The day comes when his company is presenting him with a gold watch. That day means a great deal to him. So he carefully dresses her in the pink dress she always saved for special occassions and together they take the train to New York City, then walk three blocks to the New York City’s Library. Dad leads her up the steps and through the halls to the Rose Reading Room. He sits his wife at the far side table of a table where there is only one young woman reading and places a newspaper in front of her. Turning her head to look at him, “Now remember”, he whispers, “you must stay here and wait for me. I’ll be back soon.” He looks her right in the eye and holds her chin. “Promise me you will stay here. Don’t move.”
She says nothing and looks at the newspaper. He quickly heads to the exit, running down 5th Ave. to the Park Ave. branch of his bank and takes the express elevator to the conference room on the 41st floor. Stopping to catch his breath, he adjusts his tie and enters the room filled with his immediate supervisors. While his boss gives a heartfelt speech, honoring his 30 years of service to the bank, Dad watches the clock.
None of his co-workers knew of Mom’s illness. After warm handshakes and brief good-byes, he reverses his course and races back to the library.
When Dad gets to the room where he left his wife, the newspaper lies untouched, but she is gone. Frantically, he looks around. The tables are now filled with people. He asks if anyone has seen a woman in a pink dress. Someone says, “She left 10 minutes ago.” His heart is pounding. He cannot think. His wife carried a pink purse, but no identification in it. He runs through the library, out the entrance, and stands at the top of the stairs. He scans the mass of people before him, and looks for a pink dress in a sea of muted blacks, browns and grays. At last he prays, “Oh, God, Oh God. Please, please, please…” He finds her at last, standing in front of a storefront window gazing at the mannequins.
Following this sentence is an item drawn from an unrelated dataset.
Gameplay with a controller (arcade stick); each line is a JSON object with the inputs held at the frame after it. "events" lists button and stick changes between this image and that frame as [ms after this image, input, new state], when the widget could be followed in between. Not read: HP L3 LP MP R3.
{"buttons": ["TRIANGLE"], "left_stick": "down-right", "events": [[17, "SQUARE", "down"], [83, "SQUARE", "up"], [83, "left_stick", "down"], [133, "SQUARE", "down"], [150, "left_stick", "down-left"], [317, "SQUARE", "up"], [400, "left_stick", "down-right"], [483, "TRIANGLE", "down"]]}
This was the mid 70’s, long before Alzheimer’s support groups existed. Families took care of their own. A proud, independent man who never asked anyone for help, it was many years before Janet’s Dad had the courage to tell any of his children this story. Did they judge him harshly for this slip in judgment? Hardly. Instead, his models of patience, love and fortitude have sustained Janet as she navigates challenges in her own life.